The first village I visited was called Djigibombo (pronounced Jiggy-bombo) and it was just before the brink of the cliff. It was supposedly founded by the slave caste of the Dogon people, who were fleeing the forcible conversion to Islam occuring further west. It was very small and very traditional, with cylindrical graneries with their conical roofs and a strong animist presence. People still live there, but you only see old people and children at this time of year because everyone of working age has gone to Bamako or another big city to earn money. It was also touristy. There was a small hotel in the village with a satellite dish that stuck out like a sore thumb.
The next village I visited was built into the cliff. If you know what the cliff dwellings in Arizona look like, this village was like that. The major difference is that the cliff dwellings in Arizona were abandoned 500 years ago and the cliff dwellings here were only abandoned 50 years ago. The villagers rebuilt on the plain directly under their former houses and many elders remember growing up on the cliff-face. They had to abandon their homes because there wasn't enough water, though now there's a pump in the village so everything's fine. UNESCO takes care of the cliff dwellings, including the painted walls sealing off the home ofthe Dogon spiritual chief. Before they left the cliffs for good, the Dogon spiritual chief had a tenure of 60 years. For those 60 years he wasn't allowed to leave his cliff-dwelling because he had to remain in constant communication with the spirit world. He couldn't even leave to bathe, and even if he'd been allowed to descend he still wouldn't have been able to bathe because he wore sacred charms - gri gris - which couldn't get wet. So he would call a serpent, and the serpent would come and bathe him with its saliva.
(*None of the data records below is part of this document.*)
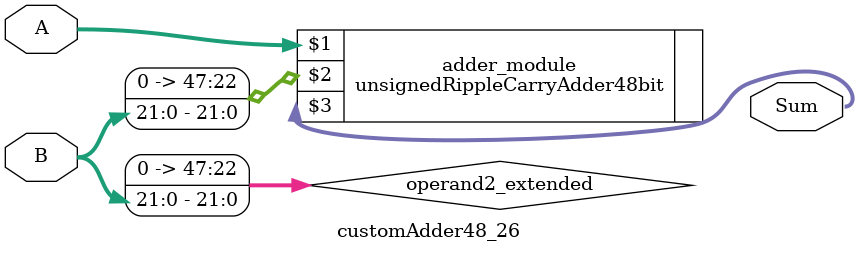
<source format=v>
module customAdder48_26(
                        input [47 : 0] A,
                        input [21 : 0] B,
                        
                        output [48 : 0] Sum
                );

        wire [47 : 0] operand2_extended;
        
        assign operand2_extended =  {26'b0, B};
        
        unsignedRippleCarryAdder48bit adder_module(
            A,
            operand2_extended,
            Sum
        );
        
        endmodule
        
</source>
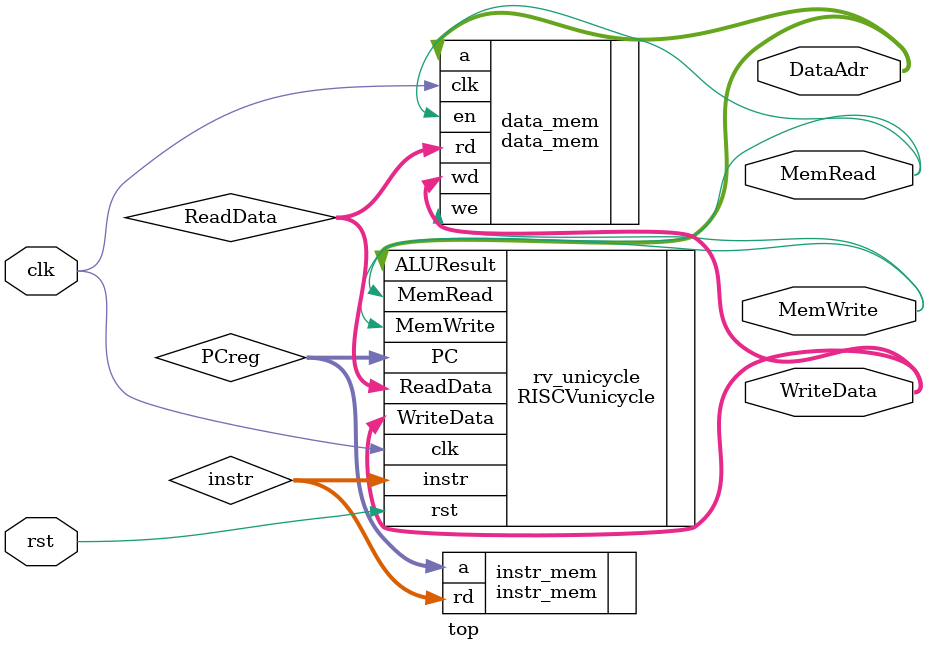
<source format=v>
/*
module top
Top-level module containing RISC-V processor and memories

clk        [input]  Clock signal
rst        [input]  Reset signal
MemWrite   [output] Memory write enable signal
MemRead    [output] Memory read enable signal
WriteData  [output] 32-bit data to write to memory
DataAdr    [output] 32-bit data address
*/
module top (
    input  wire        clk,
    input  wire        rst,
    output wire        MemWrite,
    output wire        MemRead,
    output wire [31:0] WriteData,
    output wire [31:0] DataAdr
);

    //Main Signals
    wire [31:0] PCreg;
    wire [31:0] instr;
    wire [31:0] ReadData;

    //Processor Control
    RISCVunicycle rv_unicycle(
        .clk(clk),
        .rst(rst),
        .instr(instr),
        .ReadData(ReadData),
        .PC(PCreg),
        .MemWrite(MemWrite),
        .MemRead(MemRead),
        .ALUResult(DataAdr),
        .WriteData(WriteData)
    );

    //Instruction Memory
    instr_mem instr_mem(
        .a(PCreg),
        .rd(instr)
    );

    //Data Memory
    data_mem data_mem(
        .clk(clk),
        .we(MemWrite),
        .en(MemRead),
        .a(DataAdr),
        .wd(WriteData),
        .rd(ReadData)
    );
    
endmodule
</source>
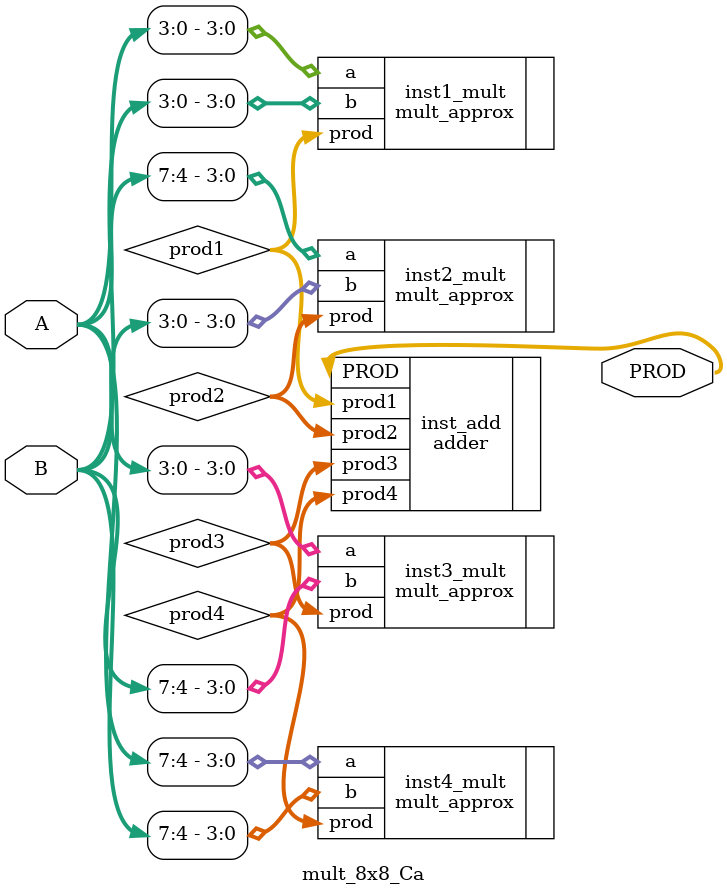
<source format=v>
`timescale 1ns / 1ps


module mult_8x8_Ca #(parameter word_size = 8)
(
    input [7:0] A,
    input [7:0] B,
    output [15:0] PROD
);

    // Signals for holding multiplication results
    wire [7:0] prod1, prod2, prod3, prod4;

    // Module instantiation for multiplication components
    mult_approx inst1_mult (
        .a(A[3:0]),
        .b(B[3:0]),
        .prod(prod1)
    );

    mult_approx inst2_mult (
        .a(A[7:4]),
        .b(B[3:0]),
        .prod(prod2)
    );

    mult_approx inst3_mult (
        .a(A[3:0]),
        .b(B[7:4]),
        .prod(prod3)
    );

    mult_approx inst4_mult (
        .a(A[7:4]),
        .b(B[7:4]),
        .prod(prod4)
    );

    // Module instantiation for adder component
    adder inst_add (
        .prod1(prod1),
        .prod2(prod2),
        .prod3(prod3),
        .prod4(prod4),
        .PROD(PROD)
    );

endmodule

</source>
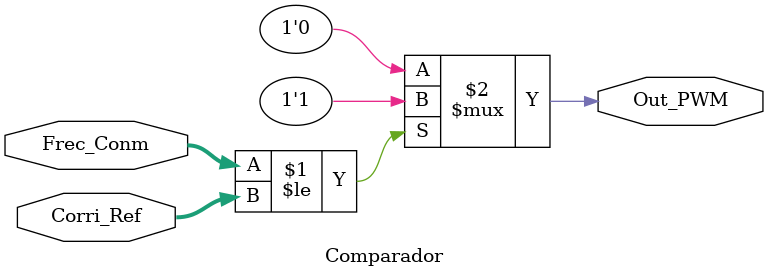
<source format=v>
`timescale 1ns / 1ps
module Comparador( //comparador para obtener la salida de señal de PWM
    input [9:0] Frec_Conm, //frecuencia de conmutación 
    input [9:0] Corri_Ref, //corriente referencia, modula el ciclo de trabajo
    output Out_PWM //salida de pulso con ancho modulado
    );
	 
	 assign Out_PWM= (Frec_Conm <= Corri_Ref) ? 1'b1 : 1'b0; // asigna un 1 a la salida si la frecuencia de conmutación
	                                                        // es menor a la referencia, en caso contrario asigna 0,de forma
																		//que se logra modelar el ciclo de trabajo estableciendo la referencia
	 


endmodule // finaliza el módulo

</source>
Sixty years of snake spit... Right now the Dogon don't have a spiritual chief because he last one died 20 years into his mandate and the spirits only select a new one every 60 years, no matter what happens in the meantime.
Soon I go back to Burkina and I can't tell you how excited I am. It will be a little less hot and a lot less expensive. Malians are among the poorest people on the planet -I think the only country that ranks worse on the UN's Human Development Index is Afghanistan. If I'm feeling squeezed by the prices here, how do they manage?